_Exercise passage_
[Start of section]

Additionally, the record type interface may provide the capability
to define new records of the record type.
[0019] The above-system may also have a field interface that
associates a field descriptor with the field of the record, said
field descriptor comprising a field name, a data type, and a field
relative offset into the record bytes. The field interface can
provide an accessor to the field in accordance with an absolute
offset with respect to the record in terms of record bytes.
Further, the field interface may comprise a nested record field
interface, said nested record interface defining a structure of
records within the record. The field interface may also comprise an
overlay field interface, said overlay field interface defining a
union of fields anchored to a same offset within the record
bytes.
[0020] The above-system may be provided with a type interface that
defines a data type of the field. The code means for the data type
may be configurable and supplied by the user. Further, the type
interface may comprise a static conversion method and an accessor
to the record bytes of the field. The type interface may also
comprise a fixed length type interface, said fixed length type
interface providing an accessor to the record bytes in accordance
with a fixed offset of the field. The type interface may also
comprise a variable length type interface, said variable length
type interface providing an accessor to (a) read the record bytes
of the record and unpack the record bytes into segments
corresponding to the fields of the record; (b) store said segments
in a field level cache for access; and (c) pack the segments back
into a contiguous array of record bytes of the record and write the
contiguous array of record bytes of the record. Providing an
accessor to unpack the record bytes may further comprise providing
a method that returns record data of the field without the record
data that delimits the field in the record and providing an
accessor to pack the record bytes may comprise providing a method
that attaches delimiting record data to the record data of a field
according to the data type of the field.
[0021] The above-system is also provided such that the code means
for accessing the record bytes comprises converting the record
bytes of a field into a framework representation only when said
field in the record is accessed. Further, the above-system is
provided such the interfaces may be extended by a user to define
additional interfaces.
[0022] The above-system may be implemented by means of an
object-oriented computer programming language, particularly Java,
C++ or SmallTalk. Also, the record in the above-system may have
specific computer programming language record data characteristics,
particularly characteristics attributable to COBOL, C or PL1. The
record in the above-system may also have a record identifier, said
record identifier comprising the record bytes and record attributes
of the record
[0023] The above-system is also provided such that the code means
for accessing the record bytes comprises optionally providing
access to the record data in hierarchical form or flat form. The
code means for providing access to the record data in hierarchical
form may comprise generating classes according to a hierarchical
field structure of the record, each class comprising an accessor
for the fields in the structure. The code means for providing
access to the record data in flat form may comprise generating a
single class for a field structure of the record, said class
comprising an accessor for the fields in the structure. The code
means for providing access to the record data, the record
containing an array of subrecords, may comprise generating a class
for a subrecord, said class comprising an accessor for the fields
of the subrecord.

[End of section]

_Work item_
Reproduce the part of the record-interface passage that starts with "[0021] The above-system" and goes on through "additional interfaces.".

_Collected data_

[Start of section]

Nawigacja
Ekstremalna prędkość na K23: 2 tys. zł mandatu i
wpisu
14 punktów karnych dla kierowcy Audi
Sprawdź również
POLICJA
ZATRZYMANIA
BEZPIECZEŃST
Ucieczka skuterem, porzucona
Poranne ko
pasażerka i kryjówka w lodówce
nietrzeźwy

[End of section]

_Response area_
[0021] The above-system is also provided such that the code means
for accessing the record bytes comprises converting the record
bytes of a field into a framework representation only when said
field in the record is accessed. Further, the above-system is
provided such the interfaces may be extended by a user to define
additional interfaces.